**Work task**
In the records below, the line with "pinky dip: (747, 850)" opens the range and the line with "middle mcp: (1241, 750)" closes it; print that range exactly and nothing else.

**Records to use**
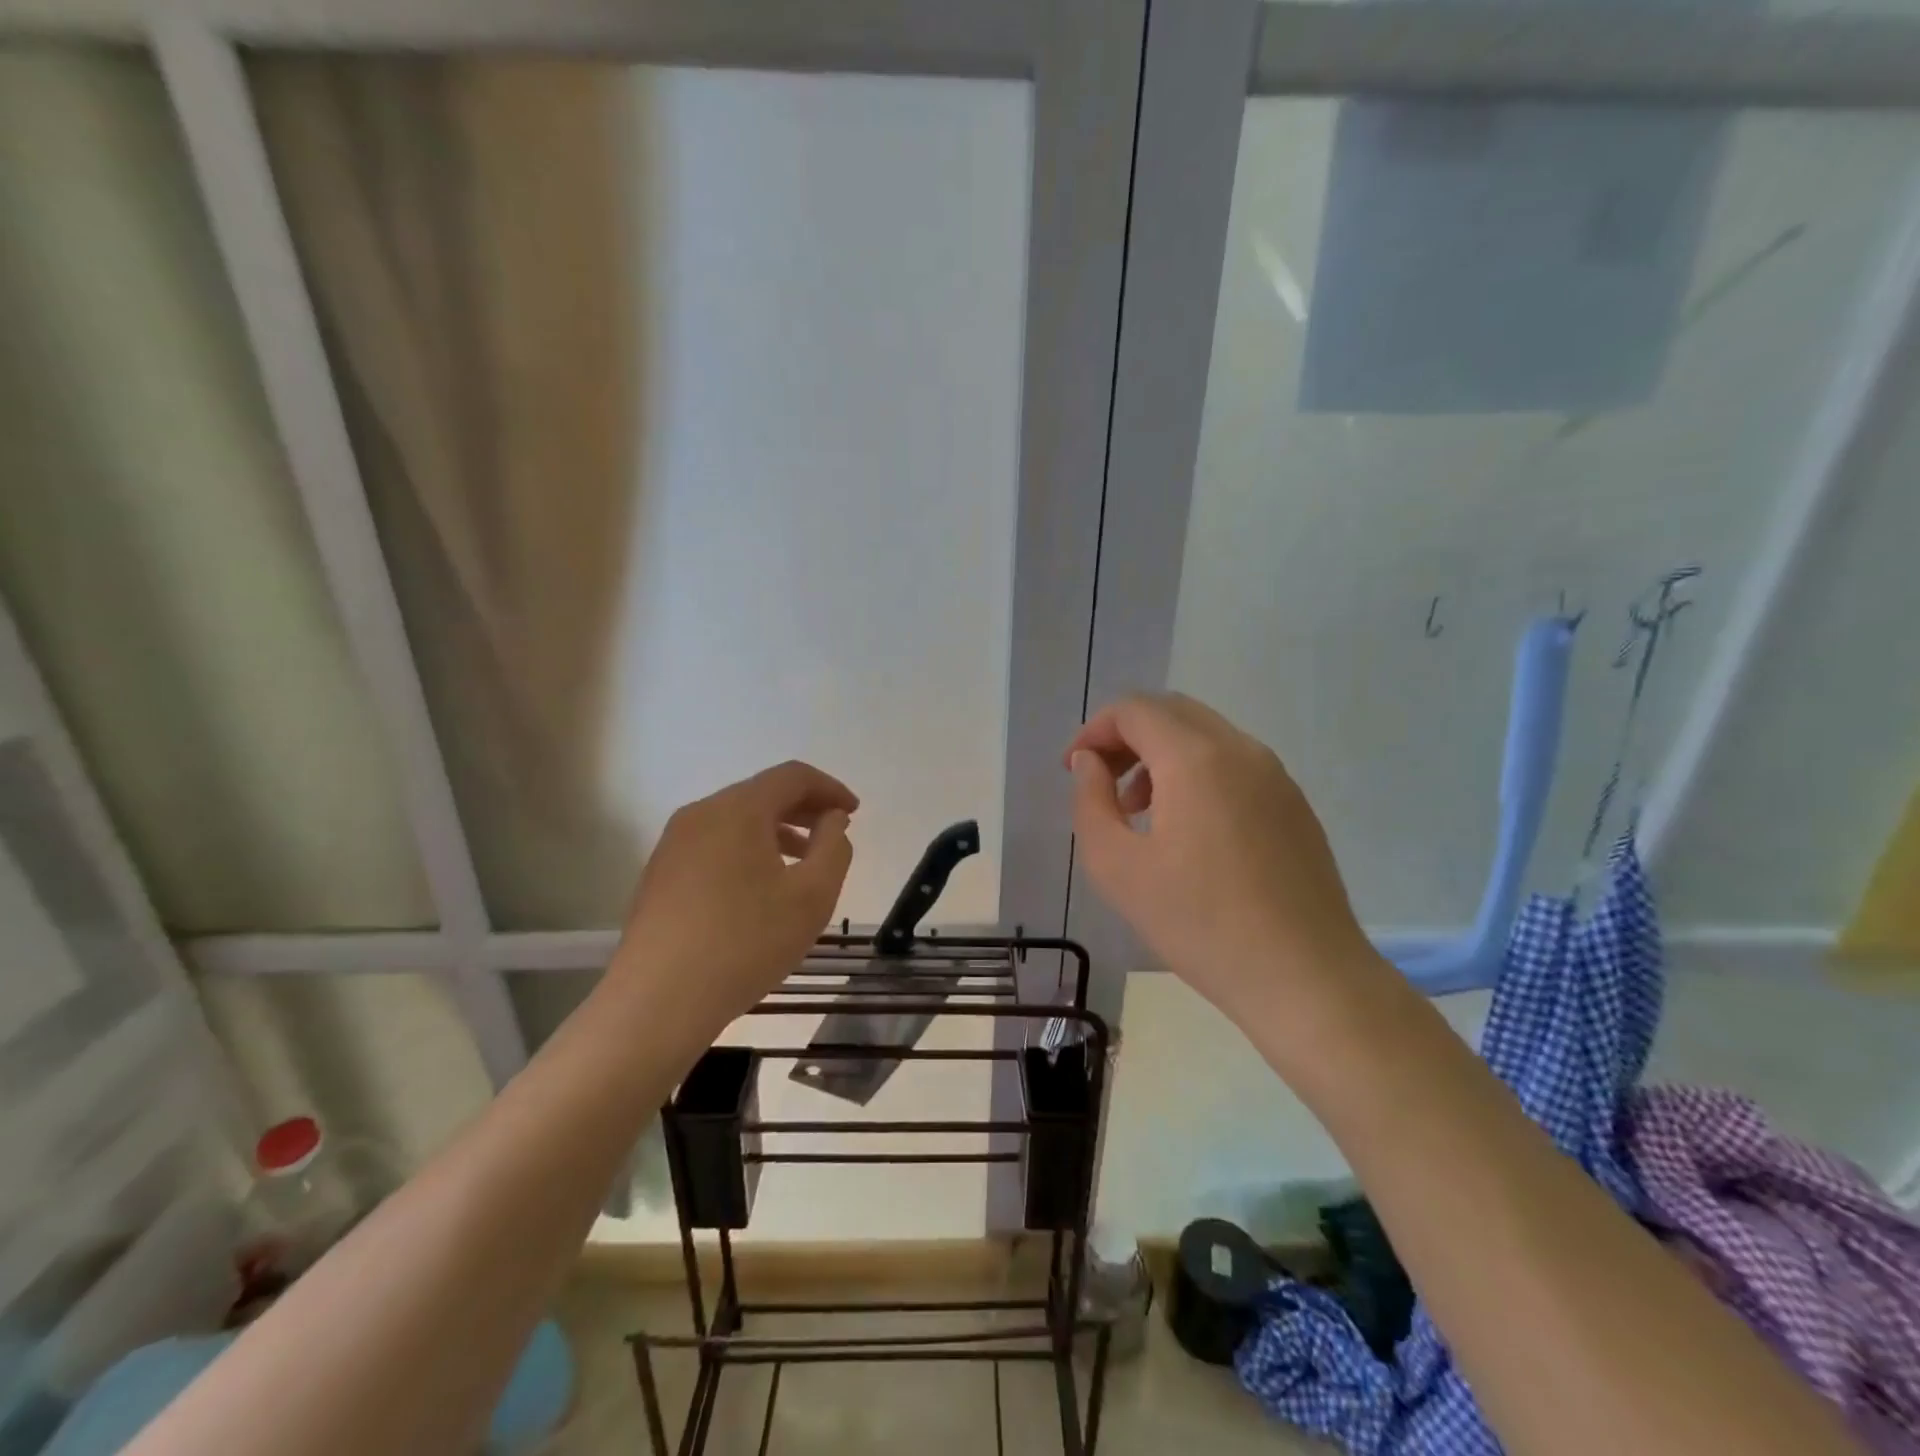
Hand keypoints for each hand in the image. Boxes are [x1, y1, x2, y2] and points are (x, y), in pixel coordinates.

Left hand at [610, 761, 857, 1039]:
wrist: (658, 1002)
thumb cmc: (746, 943)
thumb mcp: (812, 896)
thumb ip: (834, 847)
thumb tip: (832, 820)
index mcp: (737, 809)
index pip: (792, 776)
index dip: (830, 788)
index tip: (855, 813)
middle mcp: (701, 814)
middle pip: (761, 794)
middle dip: (803, 808)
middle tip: (834, 833)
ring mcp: (673, 844)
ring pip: (736, 821)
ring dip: (776, 831)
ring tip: (802, 863)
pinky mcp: (660, 874)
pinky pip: (714, 845)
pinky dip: (747, 850)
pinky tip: (760, 888)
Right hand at [1065, 693, 1375, 1025]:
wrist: (1305, 978)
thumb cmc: (1200, 925)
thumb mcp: (1117, 868)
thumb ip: (1091, 802)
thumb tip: (1089, 763)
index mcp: (1196, 758)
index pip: (1134, 710)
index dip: (1094, 730)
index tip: (1072, 768)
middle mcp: (1241, 750)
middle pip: (1171, 712)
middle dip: (1126, 737)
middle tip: (1101, 783)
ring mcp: (1275, 776)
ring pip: (1205, 736)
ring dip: (1161, 756)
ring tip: (1139, 812)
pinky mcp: (1294, 804)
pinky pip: (1234, 764)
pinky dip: (1196, 773)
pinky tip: (1188, 831)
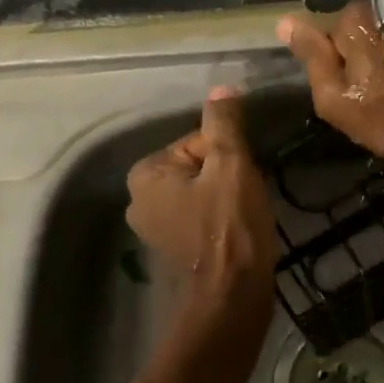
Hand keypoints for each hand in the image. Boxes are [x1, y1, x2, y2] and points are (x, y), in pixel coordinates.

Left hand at [126, 87, 279, 307]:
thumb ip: (224, 123)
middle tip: (244, 196)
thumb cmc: (230, 225)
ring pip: (201, 188)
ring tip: (244, 213)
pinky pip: (200, 212)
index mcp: (145, 173)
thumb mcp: (231, 164)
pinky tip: (236, 229)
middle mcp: (139, 198)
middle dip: (225, 175)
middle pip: (197, 165)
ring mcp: (153, 226)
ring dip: (226, 194)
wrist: (233, 295)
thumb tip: (223, 87)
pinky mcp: (171, 247)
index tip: (240, 178)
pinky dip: (219, 215)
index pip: (197, 141)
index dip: (227, 154)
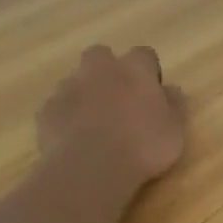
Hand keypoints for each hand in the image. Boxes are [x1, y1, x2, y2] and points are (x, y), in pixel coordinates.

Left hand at [37, 46, 187, 187]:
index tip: (151, 92)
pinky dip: (65, 116)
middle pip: (102, 56)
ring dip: (85, 94)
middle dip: (108, 71)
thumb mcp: (174, 130)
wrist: (90, 168)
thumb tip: (172, 90)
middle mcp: (100, 68)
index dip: (148, 71)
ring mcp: (68, 87)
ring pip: (76, 80)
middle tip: (118, 99)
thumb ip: (174, 105)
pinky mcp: (47, 110)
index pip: (144, 55)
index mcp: (134, 68)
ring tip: (94, 123)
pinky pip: (57, 106)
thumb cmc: (142, 146)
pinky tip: (73, 138)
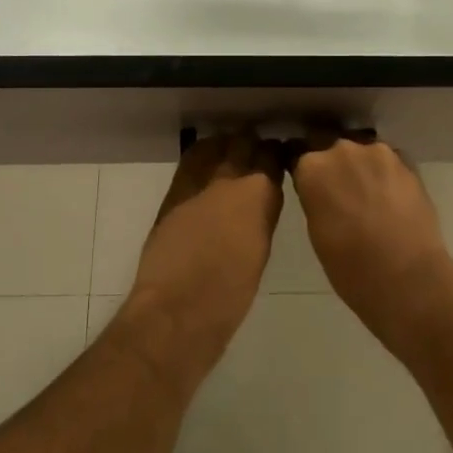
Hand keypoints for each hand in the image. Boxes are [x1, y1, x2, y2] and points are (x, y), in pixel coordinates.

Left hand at [120, 131, 284, 376]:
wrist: (179, 309)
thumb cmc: (230, 293)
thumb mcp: (260, 250)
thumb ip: (262, 216)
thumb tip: (259, 202)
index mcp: (259, 195)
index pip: (271, 157)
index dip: (275, 154)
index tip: (278, 155)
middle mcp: (229, 180)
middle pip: (242, 144)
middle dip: (250, 143)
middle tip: (255, 148)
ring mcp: (198, 184)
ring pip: (213, 147)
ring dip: (224, 146)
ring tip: (230, 150)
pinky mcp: (173, 195)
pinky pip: (191, 163)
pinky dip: (201, 158)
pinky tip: (205, 166)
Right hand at [290, 129, 452, 344]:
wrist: (407, 278)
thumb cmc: (350, 267)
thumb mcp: (317, 231)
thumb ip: (315, 198)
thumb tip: (321, 190)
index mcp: (312, 167)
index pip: (297, 153)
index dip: (303, 169)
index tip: (308, 183)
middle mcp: (342, 149)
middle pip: (331, 147)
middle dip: (334, 165)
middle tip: (341, 193)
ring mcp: (378, 152)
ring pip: (363, 152)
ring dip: (362, 167)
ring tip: (369, 195)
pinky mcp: (407, 162)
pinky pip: (389, 161)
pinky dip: (386, 174)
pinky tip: (391, 198)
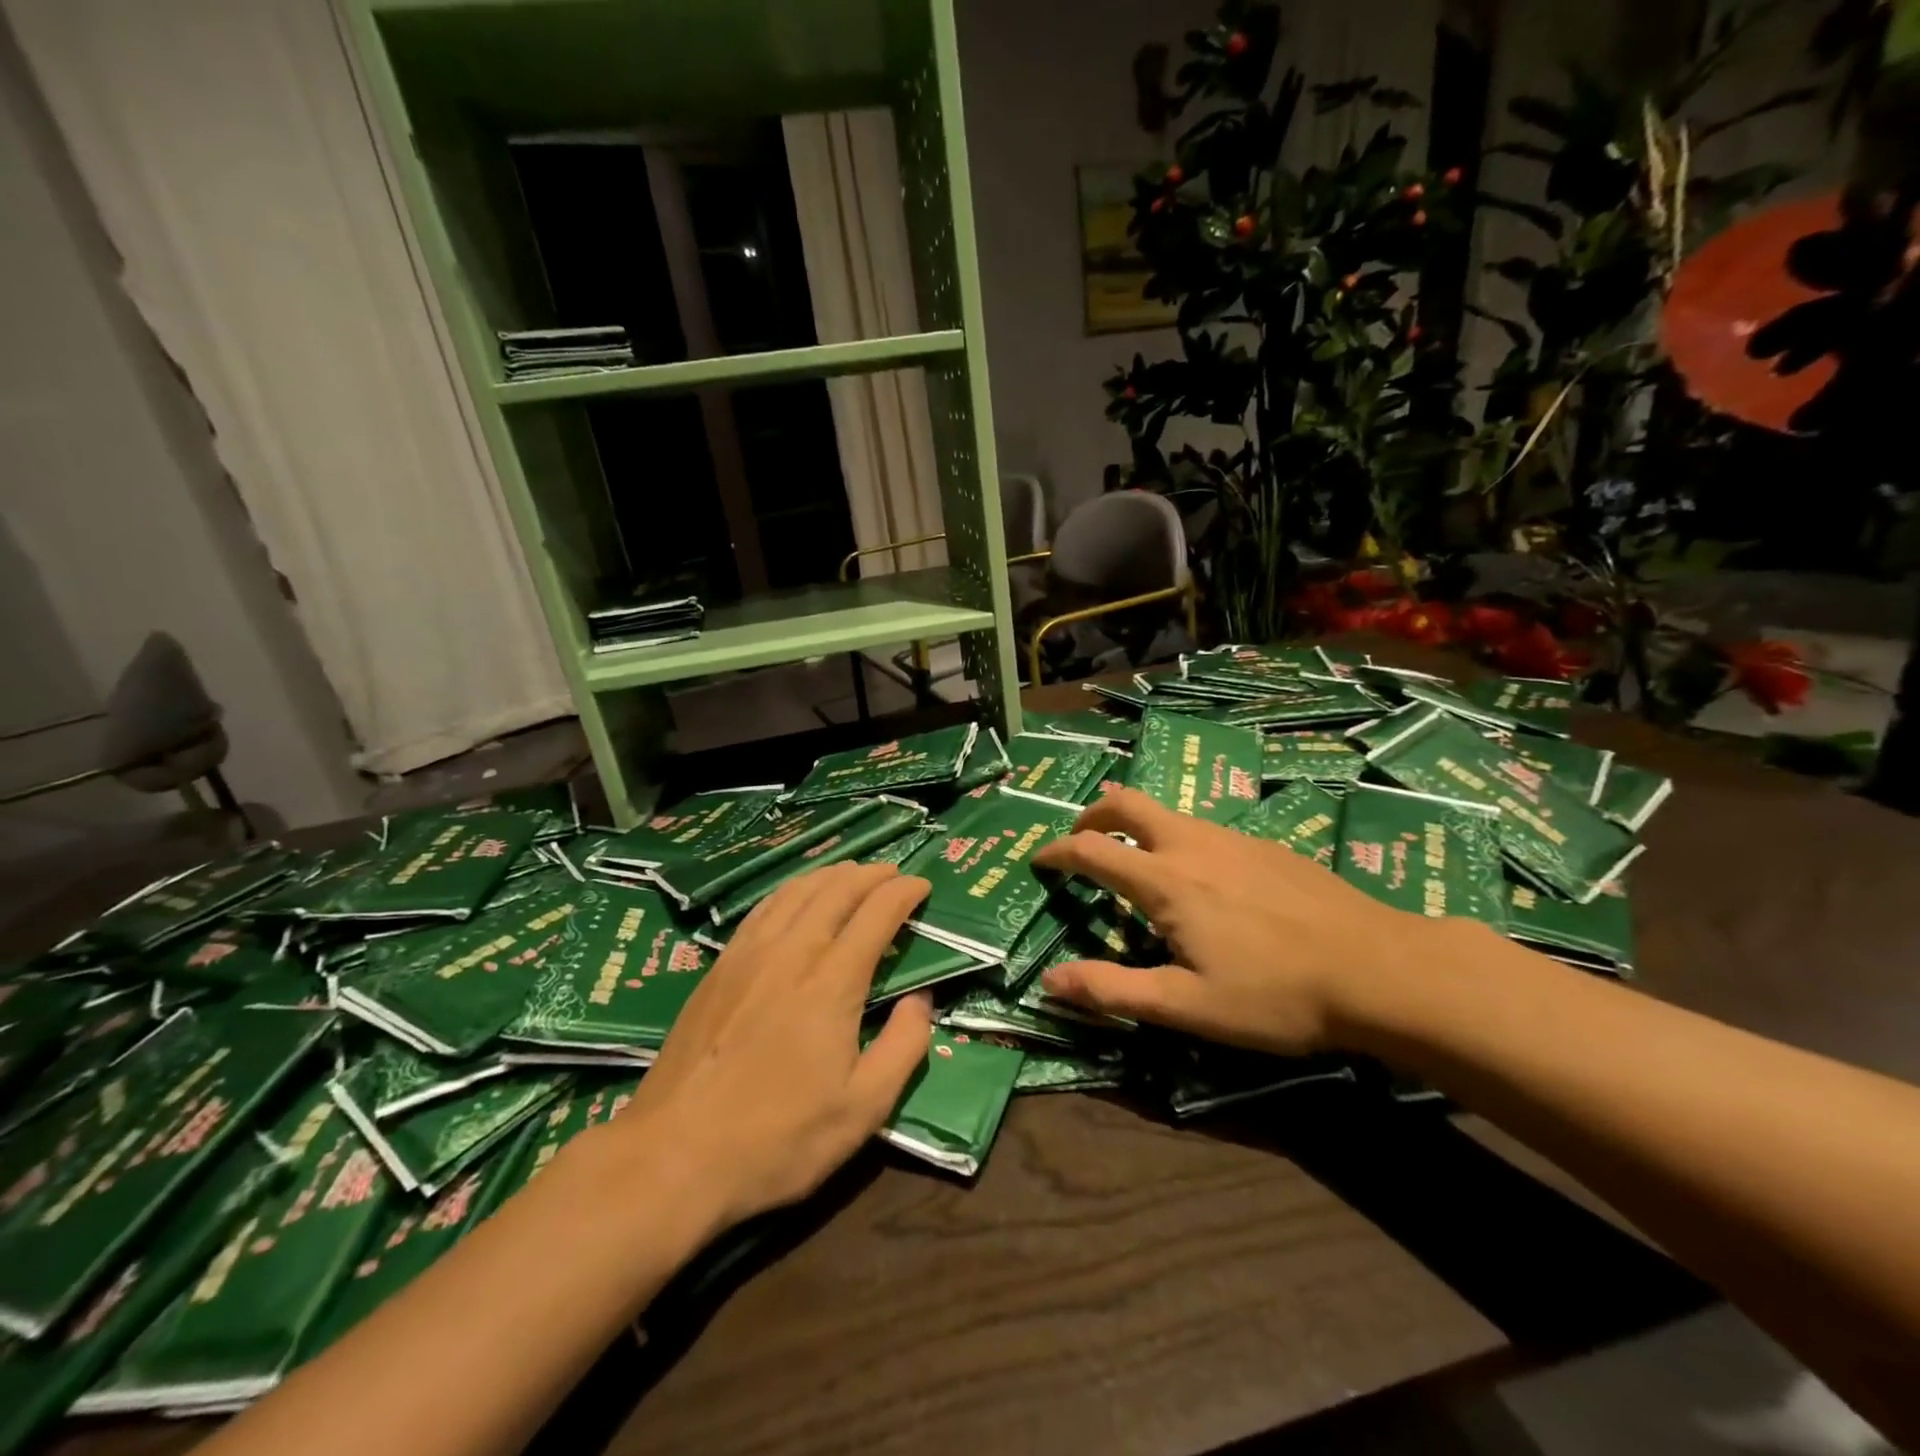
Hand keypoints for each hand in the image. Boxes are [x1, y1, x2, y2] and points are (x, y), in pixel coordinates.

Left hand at [608, 862, 933, 1231]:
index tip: (924, 885)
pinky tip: (797, 897)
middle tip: (894, 874)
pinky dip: (793, 889)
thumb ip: (903, 1047)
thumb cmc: (778, 1138)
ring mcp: (749, 955)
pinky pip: (764, 908)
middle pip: (837, 889)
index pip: (876, 912)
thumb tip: (921, 999)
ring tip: (853, 874)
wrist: (673, 1156)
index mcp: (832, 981)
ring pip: (797, 890)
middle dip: (872, 874)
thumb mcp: (862, 1109)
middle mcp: (792, 952)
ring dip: (832, 874)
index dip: (904, 891)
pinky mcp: (719, 966)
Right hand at [1032, 789, 1439, 1055]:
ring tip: (1135, 859)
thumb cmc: (1275, 995)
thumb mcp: (1187, 1006)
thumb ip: (1113, 990)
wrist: (1380, 969)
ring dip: (1136, 825)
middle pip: (1128, 803)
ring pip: (1169, 813)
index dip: (1057, 851)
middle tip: (1080, 836)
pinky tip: (1202, 878)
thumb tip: (1050, 980)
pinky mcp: (1266, 846)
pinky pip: (1205, 828)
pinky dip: (1177, 837)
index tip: (1038, 859)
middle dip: (1093, 813)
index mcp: (1165, 881)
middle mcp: (1192, 845)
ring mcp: (1234, 839)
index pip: (1091, 849)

**Response to the exercise**
pinky dip: (747, 850)
pinky tip: (760, 888)
Right hand at [1065, 693, 1375, 1025]:
wrist: (1305, 978)
thumb cmc: (1200, 925)
thumb mcp: (1117, 868)
thumb ip: (1091, 802)
thumb tip: (1089, 763)
index mcp: (1196, 758)
index pip: (1134, 710)
index dip: (1094, 730)
index tip: (1072, 768)
middle mcp: (1241, 750)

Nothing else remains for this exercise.